Cellular annotations were manually created using ImageJ (Fig. 3). Each image is a 400 × 400 or 800 × 800 pixel crop from a larger multiplex image. Annotations in each image were made with the freehand tool and added to the ROI manager. Each annotation is a cellular object representing either: (1) a nucleus and its associated cytoplasmic or membranous staining, (2) a nucleus with no cytoplasmic or membranous staining or (3) cytoplasmic or membranous staining with no visible nuclei. Each cell was annotated such that no two annotations have overlapping boundaries (Fig. 2). Each image was annotated by at least 2 and up to 3 annotators. The annotations were reviewed by a pathologist and consensus annotations were finalized.

Fig. 3
figure 3

ImageJ workflow for cropping and annotation. In this example (left), starting from a parent image (lung adenocarcinoma shown), an area of representative tumor with sufficient markers being expressed is chosen (middle), and individual whole cells are annotated (right).

Data Records

All data records, including images and a spreadsheet containing metadata which maps the tissue type and markers, are contained in synapse11 (https://doi.org/10.7303/SYN27624812). Annotations correspond to:

16 separate panels acquired using Sequential IF with unmixing (Akoya Vectra 3.0)

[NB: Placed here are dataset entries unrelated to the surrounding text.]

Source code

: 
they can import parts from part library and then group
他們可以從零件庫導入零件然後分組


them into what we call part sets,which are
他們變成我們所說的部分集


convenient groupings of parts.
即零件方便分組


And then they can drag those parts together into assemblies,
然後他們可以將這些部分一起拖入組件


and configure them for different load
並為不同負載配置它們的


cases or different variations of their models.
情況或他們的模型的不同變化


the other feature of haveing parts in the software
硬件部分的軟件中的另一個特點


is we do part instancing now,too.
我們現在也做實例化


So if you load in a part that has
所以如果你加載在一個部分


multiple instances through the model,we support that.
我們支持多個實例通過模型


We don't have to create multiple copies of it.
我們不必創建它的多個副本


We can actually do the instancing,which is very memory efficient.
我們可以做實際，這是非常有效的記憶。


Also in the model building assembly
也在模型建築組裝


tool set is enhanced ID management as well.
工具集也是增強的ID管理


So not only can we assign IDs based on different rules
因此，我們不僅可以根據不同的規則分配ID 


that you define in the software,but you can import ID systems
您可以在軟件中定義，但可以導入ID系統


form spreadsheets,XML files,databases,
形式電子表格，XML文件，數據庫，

5 separate panels acquired using Sequential IF with narrowband capture (Ultivue InSituPlex with Zeiss Axioscan image capture)

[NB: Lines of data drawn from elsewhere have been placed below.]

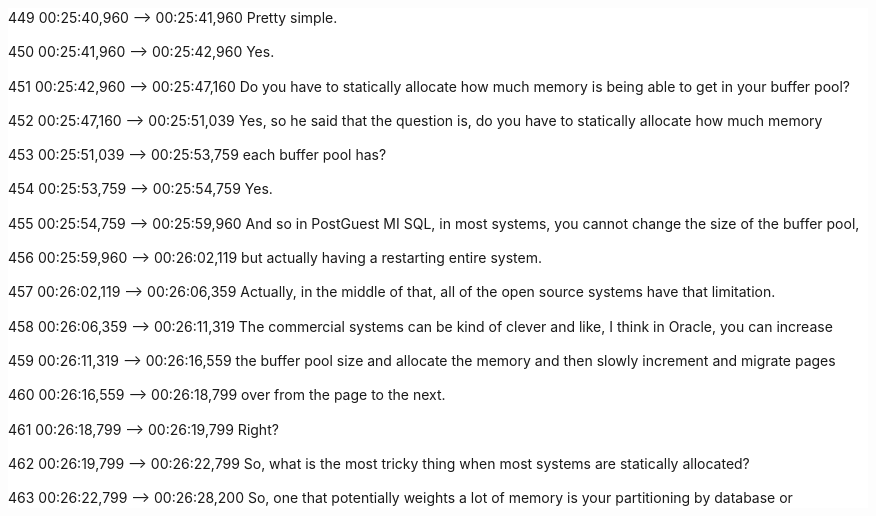 449
00:25:40,960 --> 00:25:41,960
Pretty simple.

450
00:25:41,960 --> 00:25:42,960
Yes.

451
00:25:42,960 --> 00:25:47,160
Do you have to statically allocate how much memory is being able to get in your buffer pool?

452
00:25:47,160 --> 00:25:51,039
Yes, so he said that the question is, do you have to statically allocate how much memory

453
00:25:51,039 --> 00:25:53,759
each buffer pool has?

454
00:25:53,759 --> 00:25:54,759
Yes.

455
00:25:54,759 --> 00:25:59,960
And so in PostGuest MI SQL, in most systems, you cannot change the size of the buffer pool,

456
00:25:59,960 --> 00:26:02,119
but actually having a restarting entire system.

457
00:26:02,119 --> 00:26:06,359
Actually, in the middle of that, all of the open source systems have that limitation.

458
00:26:06,359 --> 00:26:11,319
The commercial systems can be kind of clever and like, I think in Oracle, you can increase

459
00:26:11,319 --> 00:26:16,559
the buffer pool size and allocate the memory and then slowly increment and migrate pages

460
00:26:16,559 --> 00:26:18,799
over from the page to the next.

461
00:26:18,799 --> 00:26:19,799
Right?

462
00:26:19,799 --> 00:26:22,799
So, what is the most tricky thing when most systems are statically allocated?

463
00:26:22,799 --> 00:26:28,200
So, one that potentially weights a lot of memory is your partitioning by database or
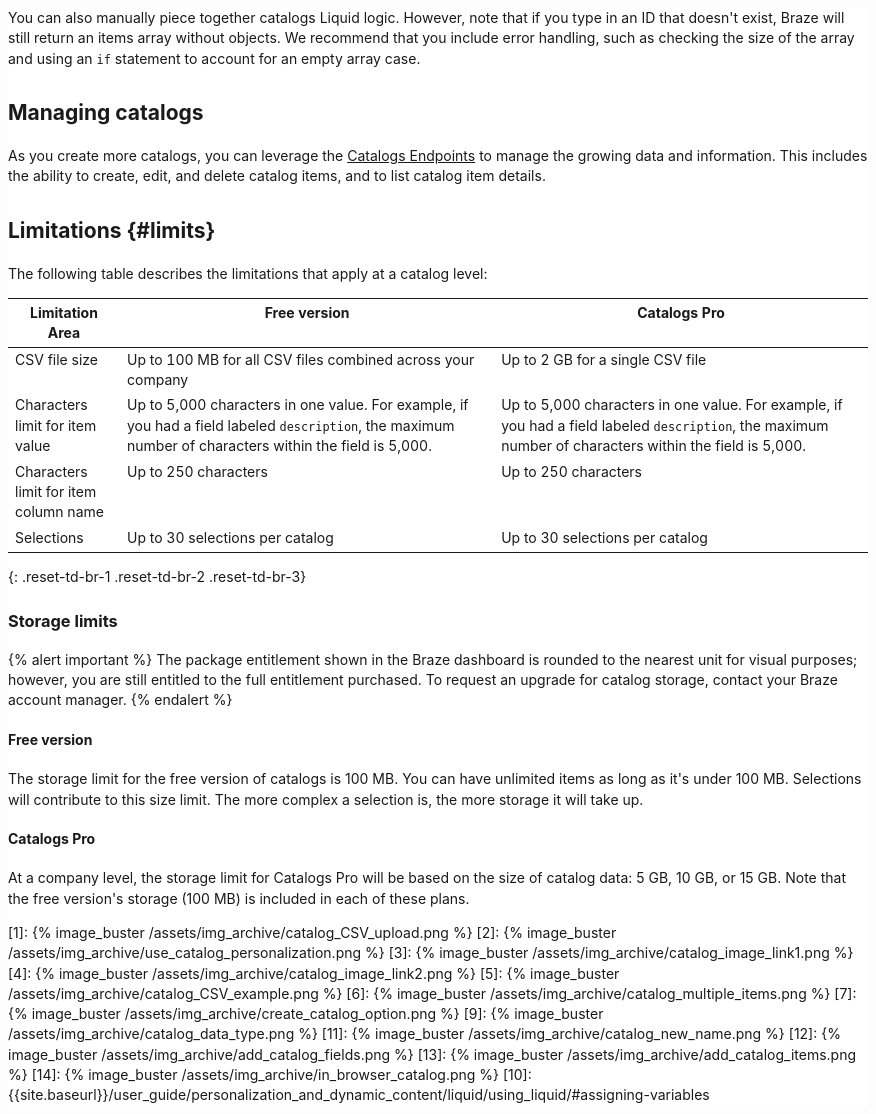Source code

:You can also manually piece together catalogs Liquid logic. However, note that if you type in an ID that doesn't exist, Braze will still return an items array without objects. We recommend that you include error handling, such as checking the size of the array and using an `if` statement to account for an empty array case.

## Managing catalogs

As you create more catalogs, you can leverage the [Catalogs Endpoints]({{site.baseurl}}/api/endpoints/catalogs/) to manage the growing data and information. This includes the ability to create, edit, and delete catalog items, and to list catalog item details.

## Limitations {#limits}

The following table describes the limitations that apply at a catalog level:

| Limitation Area | Free version | Catalogs Pro |
|---|---|---|
| CSV file size | Up to 100&nbsp;MB for all CSV files combined across your company | Up to 2&nbsp;GB for a single CSV file |
| Characters limit for item value | Up to 5,000 characters in one value. For example, if you had a field labeled `description`, the maximum number of characters within the field is 5,000. | Up to 5,000 characters in one value. For example, if you had a field labeled `description`, the maximum number of characters within the field is 5,000. |
| Characters limit for item column name | Up to 250 characters | Up to 250 characters |
| Selections | Up to 30 selections per catalog | Up to 30 selections per catalog |
{: .reset-td-br-1 .reset-td-br-2 .reset-td-br-3}

### Storage limits

{% alert important %}
The package entitlement shown in the Braze dashboard is rounded to the nearest unit for visual purposes; however, you are still entitled to the full entitlement purchased. To request an upgrade for catalog storage, contact your Braze account manager.
{% endalert %}

#### Free version

The storage limit for the free version of catalogs is 100&nbsp;MB. You can have unlimited items as long as it's under 100&nbsp;MB. Selections will contribute to this size limit. The more complex a selection is, the more storage it will take up.

#### Catalogs Pro

At a company level, the storage limit for Catalogs Pro will be based on the size of catalog data: 5&nbsp;GB, 10&nbsp;GB, or 15&nbsp;GB. Note that the free version's storage (100&nbsp;MB) is included in each of these plans.

[1]: {% image_buster /assets/img_archive/catalog_CSV_upload.png %}
[2]: {% image_buster /assets/img_archive/use_catalog_personalization.png %}
[3]: {% image_buster /assets/img_archive/catalog_image_link1.png %}
[4]: {% image_buster /assets/img_archive/catalog_image_link2.png %}
[5]: {% image_buster /assets/img_archive/catalog_CSV_example.png %}
[6]: {% image_buster /assets/img_archive/catalog_multiple_items.png %}
[7]: {% image_buster /assets/img_archive/create_catalog_option.png %}
[9]: {% image_buster /assets/img_archive/catalog_data_type.png %}
[11]: {% image_buster /assets/img_archive/catalog_new_name.png %}
[12]: {% image_buster /assets/img_archive/add_catalog_fields.png %}
[13]: {% image_buster /assets/img_archive/add_catalog_items.png %}
[14]: {% image_buster /assets/img_archive/in_browser_catalog.png %}
[10]: {{site.baseurl}}/user_guide/personalization_and_dynamic_content/liquid/using_liquid/#assigning-variables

2 separate panels using 13-color Cyclical IF narrowband capture (Akoya CODEX)

A total of 131 full cell annotation sets and 49 nuclear annotation sets from Sequential IF with unmixing, 10 full cell annotation sets and 2 nuclear annotation sets from Cyclical IF and 19 full cell annotation sets from Sequential IF with narrowband capture are provided. The accompanying metadata describes the color assignments to the markers within their respective panels. Nuclear/whole cell masks, corresponding image crops and parent images from which the crops were extracted are provided.

The directory structure follows, where “coordinates of crop” indicates the top left corner of the parent image that the patch is taken from. In the case of the Sequential Multiplex IF Imaging with narrowband capture, the size of the images necessitated 2 crops which is indicated by the 2 sets of coordinates.

Sequential Multiplex IF Staining with unmixing (Akoya Vectra 3.0):

Vectra/Panel Number/panel number – Sample ID[Coordinates of crop]

Sequential Multiplex IF Imaging with narrowband capture (Ultivue InSituPlex with Zeiss Axioscan):

Zeiss/Sample ID[Coordinates of initial crop][Coordinates of second crop]

Cyclical Multiplex IF Imaging Acquisition with narrowband capture (Akoya CODEX):

Codex/Sample ID [Coordinates of crop]

Technical Validation

Imaging was performed on specimens where correlative monoplex DAB staining was performed and only images with adequate sensitivity and specificity were annotated. Individual annotations were validated via consensus amongst 2–3 annotators and pathologist approval.